TST convoca audiência pública sobre efeitos da aposentadoria por invalidez no contrato de trabalho
Por ACI: 19/08/2026
O Tribunal Superior do Trabalho (TST) realizará, no dia 22 de setembro, às 14h, uma audiência pública para debater um tema que preocupa empresas de todos os portes: o que fazer com o contrato de trabalho de um empregado que se aposentou por invalidez e, depois de anos, ainda não teve seu benefício reavaliado pelo INSS?
A audiência foi convocada pelo ministro Alexandre Luiz Ramos, relator do incidente de julgamento de recursos de revista repetitivos que discute exatamente essa questão (Tema 274). A decisão que o TST decidir vai orientar todos os processos sobre o assunto na Justiça do Trabalho — ou seja, terá impacto direto sobre passivos trabalhistas de empresas em todo o país.
Qual é o problema, na prática?
Quando um empregado se aposenta por invalidez, a lei prevê que o contrato de trabalho fica suspenso, não extinto. Passado o período legal, o INSS deveria reavaliar periodicamente a condição do trabalhador para verificar se ele recuperou a capacidade de retornar ao trabalho.
A questão é que, na prática, essa reavaliação frequentemente não ocorre nos prazos previstos — e o vínculo empregatício acaba ficando "suspenso" por anos, às vezes décadas, sem que a empresa tenha clareza sobre seus direitos e obrigações. Isso gera dúvidas recorrentes:
- A empresa pode considerar o contrato extinto depois de esgotados os prazos legais de avaliação, mesmo sem decisão do INSS?
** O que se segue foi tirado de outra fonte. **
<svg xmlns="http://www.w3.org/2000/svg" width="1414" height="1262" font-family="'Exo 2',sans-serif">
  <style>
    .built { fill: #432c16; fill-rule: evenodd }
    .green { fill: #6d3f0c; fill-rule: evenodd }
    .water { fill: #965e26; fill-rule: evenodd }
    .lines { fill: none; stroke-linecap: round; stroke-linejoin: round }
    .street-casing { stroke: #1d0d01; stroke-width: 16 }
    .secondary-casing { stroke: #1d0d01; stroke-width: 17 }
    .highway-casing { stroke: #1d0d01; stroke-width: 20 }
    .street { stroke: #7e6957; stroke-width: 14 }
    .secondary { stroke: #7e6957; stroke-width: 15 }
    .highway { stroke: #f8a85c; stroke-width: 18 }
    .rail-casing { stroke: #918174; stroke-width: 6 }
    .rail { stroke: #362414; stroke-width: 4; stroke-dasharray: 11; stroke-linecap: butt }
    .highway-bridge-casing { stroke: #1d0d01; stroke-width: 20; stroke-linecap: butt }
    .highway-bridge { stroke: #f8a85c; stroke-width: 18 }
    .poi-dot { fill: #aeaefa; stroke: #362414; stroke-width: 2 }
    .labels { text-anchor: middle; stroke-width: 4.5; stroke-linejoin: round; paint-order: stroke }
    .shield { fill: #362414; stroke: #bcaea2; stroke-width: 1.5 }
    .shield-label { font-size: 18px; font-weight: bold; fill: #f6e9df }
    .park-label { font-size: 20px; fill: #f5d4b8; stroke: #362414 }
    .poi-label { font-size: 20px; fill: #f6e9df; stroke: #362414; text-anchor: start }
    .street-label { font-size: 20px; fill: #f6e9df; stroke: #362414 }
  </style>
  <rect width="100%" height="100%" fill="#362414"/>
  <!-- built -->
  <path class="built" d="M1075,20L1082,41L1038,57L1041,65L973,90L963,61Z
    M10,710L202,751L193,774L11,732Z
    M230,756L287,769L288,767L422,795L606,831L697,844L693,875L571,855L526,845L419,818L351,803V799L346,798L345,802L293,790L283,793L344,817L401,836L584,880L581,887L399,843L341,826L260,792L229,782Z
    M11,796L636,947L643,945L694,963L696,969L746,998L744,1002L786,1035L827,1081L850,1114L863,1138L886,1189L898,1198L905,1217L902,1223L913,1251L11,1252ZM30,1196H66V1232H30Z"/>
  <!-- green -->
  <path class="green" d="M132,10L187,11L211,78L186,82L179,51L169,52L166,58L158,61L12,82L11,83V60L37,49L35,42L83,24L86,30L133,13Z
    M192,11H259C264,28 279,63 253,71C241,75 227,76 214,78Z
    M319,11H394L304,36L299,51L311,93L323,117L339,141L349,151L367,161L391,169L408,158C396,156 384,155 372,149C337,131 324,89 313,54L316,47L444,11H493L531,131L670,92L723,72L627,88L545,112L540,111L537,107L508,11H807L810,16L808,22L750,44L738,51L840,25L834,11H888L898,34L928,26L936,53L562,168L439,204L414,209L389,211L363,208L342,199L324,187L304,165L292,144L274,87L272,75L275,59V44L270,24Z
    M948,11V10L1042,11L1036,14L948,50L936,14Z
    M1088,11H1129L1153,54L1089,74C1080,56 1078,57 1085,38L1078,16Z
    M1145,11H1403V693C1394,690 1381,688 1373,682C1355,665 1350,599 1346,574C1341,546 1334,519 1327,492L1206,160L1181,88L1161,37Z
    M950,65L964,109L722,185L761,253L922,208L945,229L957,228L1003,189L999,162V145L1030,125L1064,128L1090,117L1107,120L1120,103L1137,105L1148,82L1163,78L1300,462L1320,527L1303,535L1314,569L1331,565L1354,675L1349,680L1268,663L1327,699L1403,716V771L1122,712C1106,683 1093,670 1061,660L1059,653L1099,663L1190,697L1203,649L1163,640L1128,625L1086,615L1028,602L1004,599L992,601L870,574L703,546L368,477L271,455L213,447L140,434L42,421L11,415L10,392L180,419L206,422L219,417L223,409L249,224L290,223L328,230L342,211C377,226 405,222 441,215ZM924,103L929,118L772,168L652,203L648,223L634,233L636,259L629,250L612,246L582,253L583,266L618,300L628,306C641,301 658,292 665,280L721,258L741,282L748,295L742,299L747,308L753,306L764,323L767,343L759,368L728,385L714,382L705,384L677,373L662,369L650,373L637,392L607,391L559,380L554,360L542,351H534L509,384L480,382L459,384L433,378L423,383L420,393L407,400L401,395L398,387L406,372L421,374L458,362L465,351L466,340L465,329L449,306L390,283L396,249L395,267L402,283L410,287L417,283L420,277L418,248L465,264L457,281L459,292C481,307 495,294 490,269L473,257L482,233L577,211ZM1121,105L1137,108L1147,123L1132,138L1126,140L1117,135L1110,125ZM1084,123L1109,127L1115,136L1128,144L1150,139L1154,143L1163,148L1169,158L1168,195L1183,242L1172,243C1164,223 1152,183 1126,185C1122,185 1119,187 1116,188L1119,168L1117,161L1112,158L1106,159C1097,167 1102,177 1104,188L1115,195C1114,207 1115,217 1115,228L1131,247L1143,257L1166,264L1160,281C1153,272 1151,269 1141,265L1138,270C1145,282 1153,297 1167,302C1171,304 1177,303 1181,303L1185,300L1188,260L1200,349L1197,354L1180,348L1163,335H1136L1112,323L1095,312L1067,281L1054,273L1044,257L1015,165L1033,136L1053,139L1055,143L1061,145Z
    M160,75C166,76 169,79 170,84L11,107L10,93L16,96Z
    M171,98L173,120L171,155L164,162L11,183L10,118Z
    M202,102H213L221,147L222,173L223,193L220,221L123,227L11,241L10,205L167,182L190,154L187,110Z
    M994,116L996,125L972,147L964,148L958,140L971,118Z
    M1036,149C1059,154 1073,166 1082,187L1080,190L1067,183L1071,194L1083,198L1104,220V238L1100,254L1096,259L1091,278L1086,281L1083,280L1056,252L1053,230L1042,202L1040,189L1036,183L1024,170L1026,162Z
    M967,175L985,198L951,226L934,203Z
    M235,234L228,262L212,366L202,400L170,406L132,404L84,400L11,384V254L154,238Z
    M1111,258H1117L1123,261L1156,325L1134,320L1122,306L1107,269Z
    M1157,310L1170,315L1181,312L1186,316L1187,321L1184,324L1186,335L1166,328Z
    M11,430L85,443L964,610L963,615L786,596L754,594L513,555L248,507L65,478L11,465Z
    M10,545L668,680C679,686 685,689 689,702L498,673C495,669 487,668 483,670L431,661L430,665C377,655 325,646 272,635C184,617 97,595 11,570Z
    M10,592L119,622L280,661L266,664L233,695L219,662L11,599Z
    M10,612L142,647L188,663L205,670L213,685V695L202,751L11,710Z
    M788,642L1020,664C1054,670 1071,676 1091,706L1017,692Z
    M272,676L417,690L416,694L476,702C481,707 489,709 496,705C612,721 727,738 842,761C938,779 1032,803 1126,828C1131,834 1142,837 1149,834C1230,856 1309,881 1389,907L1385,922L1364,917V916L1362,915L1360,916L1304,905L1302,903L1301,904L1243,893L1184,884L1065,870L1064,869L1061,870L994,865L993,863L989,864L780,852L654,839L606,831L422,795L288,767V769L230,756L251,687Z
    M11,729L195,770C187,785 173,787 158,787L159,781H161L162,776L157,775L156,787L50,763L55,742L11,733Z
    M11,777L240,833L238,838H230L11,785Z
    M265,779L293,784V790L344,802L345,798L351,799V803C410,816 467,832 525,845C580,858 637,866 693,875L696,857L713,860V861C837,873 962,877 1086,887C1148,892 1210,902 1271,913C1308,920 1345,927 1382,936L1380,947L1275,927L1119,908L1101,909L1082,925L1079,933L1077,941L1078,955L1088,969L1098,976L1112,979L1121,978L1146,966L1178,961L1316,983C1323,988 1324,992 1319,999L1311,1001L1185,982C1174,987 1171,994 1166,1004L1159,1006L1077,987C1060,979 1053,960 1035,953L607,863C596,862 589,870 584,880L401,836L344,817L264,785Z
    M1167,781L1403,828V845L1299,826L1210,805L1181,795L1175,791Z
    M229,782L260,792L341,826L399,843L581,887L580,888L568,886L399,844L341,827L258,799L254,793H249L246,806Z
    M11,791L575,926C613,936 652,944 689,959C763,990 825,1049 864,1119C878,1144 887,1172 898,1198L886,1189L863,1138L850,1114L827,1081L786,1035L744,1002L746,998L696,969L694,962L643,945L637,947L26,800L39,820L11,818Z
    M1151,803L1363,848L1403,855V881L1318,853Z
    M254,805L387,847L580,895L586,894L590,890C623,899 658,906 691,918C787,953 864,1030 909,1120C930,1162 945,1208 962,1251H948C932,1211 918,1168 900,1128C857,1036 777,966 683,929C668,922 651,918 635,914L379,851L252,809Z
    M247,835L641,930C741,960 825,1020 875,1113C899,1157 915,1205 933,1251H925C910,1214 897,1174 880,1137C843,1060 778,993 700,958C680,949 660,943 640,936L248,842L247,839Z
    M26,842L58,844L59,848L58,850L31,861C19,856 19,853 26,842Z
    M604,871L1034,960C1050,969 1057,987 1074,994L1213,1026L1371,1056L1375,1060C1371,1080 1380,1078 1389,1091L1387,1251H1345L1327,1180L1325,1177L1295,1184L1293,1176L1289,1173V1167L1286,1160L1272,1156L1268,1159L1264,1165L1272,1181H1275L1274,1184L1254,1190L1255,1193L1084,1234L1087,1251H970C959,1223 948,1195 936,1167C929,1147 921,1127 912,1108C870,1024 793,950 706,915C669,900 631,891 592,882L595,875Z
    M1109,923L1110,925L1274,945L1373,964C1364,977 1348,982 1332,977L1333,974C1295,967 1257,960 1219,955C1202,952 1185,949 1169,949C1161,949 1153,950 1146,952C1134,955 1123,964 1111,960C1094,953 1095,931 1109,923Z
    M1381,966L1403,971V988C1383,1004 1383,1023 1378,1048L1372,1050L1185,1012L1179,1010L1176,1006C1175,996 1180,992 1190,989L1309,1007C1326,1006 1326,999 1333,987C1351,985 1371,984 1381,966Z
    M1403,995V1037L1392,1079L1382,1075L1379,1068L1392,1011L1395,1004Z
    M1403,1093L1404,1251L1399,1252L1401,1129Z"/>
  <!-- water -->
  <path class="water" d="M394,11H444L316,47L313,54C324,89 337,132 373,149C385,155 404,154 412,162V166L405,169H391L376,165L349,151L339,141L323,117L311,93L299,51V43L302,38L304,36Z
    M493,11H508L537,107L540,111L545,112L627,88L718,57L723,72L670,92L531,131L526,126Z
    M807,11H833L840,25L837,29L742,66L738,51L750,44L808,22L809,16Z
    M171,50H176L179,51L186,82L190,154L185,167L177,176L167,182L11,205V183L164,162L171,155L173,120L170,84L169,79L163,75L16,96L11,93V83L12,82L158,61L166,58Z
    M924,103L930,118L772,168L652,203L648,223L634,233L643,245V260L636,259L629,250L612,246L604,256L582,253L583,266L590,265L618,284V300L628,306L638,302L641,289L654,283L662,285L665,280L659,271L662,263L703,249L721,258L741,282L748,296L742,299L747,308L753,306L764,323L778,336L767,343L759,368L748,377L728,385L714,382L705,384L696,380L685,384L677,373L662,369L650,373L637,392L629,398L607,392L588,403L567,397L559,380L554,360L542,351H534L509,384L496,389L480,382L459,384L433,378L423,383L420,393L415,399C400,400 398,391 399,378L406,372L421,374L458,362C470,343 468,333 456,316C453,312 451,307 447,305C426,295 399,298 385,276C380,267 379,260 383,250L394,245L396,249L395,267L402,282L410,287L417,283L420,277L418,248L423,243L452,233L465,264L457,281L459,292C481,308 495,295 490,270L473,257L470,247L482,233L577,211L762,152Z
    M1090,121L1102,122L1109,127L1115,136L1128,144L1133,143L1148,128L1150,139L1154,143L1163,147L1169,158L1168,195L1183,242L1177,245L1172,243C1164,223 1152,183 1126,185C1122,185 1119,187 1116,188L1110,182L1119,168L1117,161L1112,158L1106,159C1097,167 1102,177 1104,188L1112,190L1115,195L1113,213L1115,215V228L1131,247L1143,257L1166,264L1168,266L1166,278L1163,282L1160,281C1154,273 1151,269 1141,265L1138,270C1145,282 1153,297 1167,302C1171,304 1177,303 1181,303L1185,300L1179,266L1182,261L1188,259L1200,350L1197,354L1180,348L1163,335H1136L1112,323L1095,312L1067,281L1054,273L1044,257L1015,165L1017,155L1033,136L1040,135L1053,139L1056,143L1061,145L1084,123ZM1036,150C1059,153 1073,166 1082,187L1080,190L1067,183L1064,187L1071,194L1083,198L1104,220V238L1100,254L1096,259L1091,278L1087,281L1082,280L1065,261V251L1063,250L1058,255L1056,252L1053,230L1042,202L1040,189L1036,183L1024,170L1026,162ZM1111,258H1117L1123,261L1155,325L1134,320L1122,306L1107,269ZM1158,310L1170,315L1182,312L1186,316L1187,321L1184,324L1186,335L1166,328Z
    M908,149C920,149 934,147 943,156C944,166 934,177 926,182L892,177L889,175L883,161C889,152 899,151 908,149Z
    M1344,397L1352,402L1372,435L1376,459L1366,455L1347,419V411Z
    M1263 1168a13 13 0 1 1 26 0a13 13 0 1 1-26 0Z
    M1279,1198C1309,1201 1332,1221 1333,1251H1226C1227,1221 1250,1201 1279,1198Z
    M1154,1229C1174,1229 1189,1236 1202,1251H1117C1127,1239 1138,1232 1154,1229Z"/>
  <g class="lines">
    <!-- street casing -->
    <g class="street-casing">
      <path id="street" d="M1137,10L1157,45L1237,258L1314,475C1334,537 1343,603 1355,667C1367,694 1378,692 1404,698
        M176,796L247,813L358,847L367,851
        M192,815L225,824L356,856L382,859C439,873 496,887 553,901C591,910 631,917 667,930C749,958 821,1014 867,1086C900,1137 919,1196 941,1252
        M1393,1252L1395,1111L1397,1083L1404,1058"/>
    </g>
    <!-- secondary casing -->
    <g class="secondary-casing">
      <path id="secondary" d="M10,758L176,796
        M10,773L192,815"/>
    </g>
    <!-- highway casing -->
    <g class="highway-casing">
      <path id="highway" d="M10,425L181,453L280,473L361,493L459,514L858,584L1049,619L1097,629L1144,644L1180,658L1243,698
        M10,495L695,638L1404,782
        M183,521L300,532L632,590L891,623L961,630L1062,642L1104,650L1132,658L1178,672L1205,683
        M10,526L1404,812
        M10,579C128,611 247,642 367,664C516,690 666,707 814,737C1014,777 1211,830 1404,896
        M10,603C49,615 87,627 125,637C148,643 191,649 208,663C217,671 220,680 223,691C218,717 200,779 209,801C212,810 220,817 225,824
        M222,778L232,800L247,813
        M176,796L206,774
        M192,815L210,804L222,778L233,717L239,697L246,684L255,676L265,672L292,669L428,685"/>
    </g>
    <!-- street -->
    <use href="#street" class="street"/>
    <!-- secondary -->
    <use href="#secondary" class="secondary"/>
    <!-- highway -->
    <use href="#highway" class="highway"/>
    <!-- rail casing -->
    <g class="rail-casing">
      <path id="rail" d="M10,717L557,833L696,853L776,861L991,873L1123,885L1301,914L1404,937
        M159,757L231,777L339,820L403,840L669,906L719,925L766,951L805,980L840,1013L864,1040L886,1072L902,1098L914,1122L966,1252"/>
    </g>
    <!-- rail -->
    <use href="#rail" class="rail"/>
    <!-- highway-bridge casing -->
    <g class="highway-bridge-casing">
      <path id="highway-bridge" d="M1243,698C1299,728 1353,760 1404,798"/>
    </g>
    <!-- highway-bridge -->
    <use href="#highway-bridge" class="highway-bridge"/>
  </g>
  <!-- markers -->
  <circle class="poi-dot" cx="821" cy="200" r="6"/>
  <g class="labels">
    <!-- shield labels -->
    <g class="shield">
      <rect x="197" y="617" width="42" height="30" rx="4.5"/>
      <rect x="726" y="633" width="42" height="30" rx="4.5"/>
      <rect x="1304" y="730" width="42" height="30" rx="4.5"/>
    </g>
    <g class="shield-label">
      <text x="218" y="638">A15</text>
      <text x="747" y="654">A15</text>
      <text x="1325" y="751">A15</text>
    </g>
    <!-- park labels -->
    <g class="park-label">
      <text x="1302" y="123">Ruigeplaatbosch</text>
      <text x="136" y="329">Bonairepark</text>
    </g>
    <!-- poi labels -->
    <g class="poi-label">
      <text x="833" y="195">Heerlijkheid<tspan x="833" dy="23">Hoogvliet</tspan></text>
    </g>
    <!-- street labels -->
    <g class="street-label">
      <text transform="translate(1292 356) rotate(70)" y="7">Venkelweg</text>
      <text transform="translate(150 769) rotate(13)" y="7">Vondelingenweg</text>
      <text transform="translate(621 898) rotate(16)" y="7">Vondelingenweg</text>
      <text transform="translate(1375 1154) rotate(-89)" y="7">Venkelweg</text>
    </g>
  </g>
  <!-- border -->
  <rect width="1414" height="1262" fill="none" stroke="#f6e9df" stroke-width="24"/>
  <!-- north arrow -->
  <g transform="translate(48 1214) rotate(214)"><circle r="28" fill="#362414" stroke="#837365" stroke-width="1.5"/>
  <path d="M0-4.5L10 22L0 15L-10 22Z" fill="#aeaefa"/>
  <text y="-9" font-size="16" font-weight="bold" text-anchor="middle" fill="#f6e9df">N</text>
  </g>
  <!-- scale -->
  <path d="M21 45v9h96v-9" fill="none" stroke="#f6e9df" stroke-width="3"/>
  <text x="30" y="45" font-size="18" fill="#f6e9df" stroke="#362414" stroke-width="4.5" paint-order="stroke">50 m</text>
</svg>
- Ou é obrigada a manter o vínculo indefinidamente suspenso, com todos os reflexos que isso implica (estabilidade, reintegração, verbas rescisórias em caso de dispensa)?
É exatamente essas perguntas que o TST vai decidir, e a tese firmada vale para todos os processos semelhantes em trâmite no país.
Por que isso importa para sua empresa
Decisões desencontradas entre Varas e Tribunais Regionais do Trabalho, ao longo dos anos, criaram um cenário de insegurança jurídica para o empregador: extinguir o contrato pode gerar risco de reintegração e indenização; mas mantê-lo suspenso indefinidamente também tem custo administrativo e previdenciário. Uma tese uniforme do TST tende a reduzir esse risco e dar previsibilidade para decisões de RH e jurídico sobre casos já em curso ou que venham a surgir.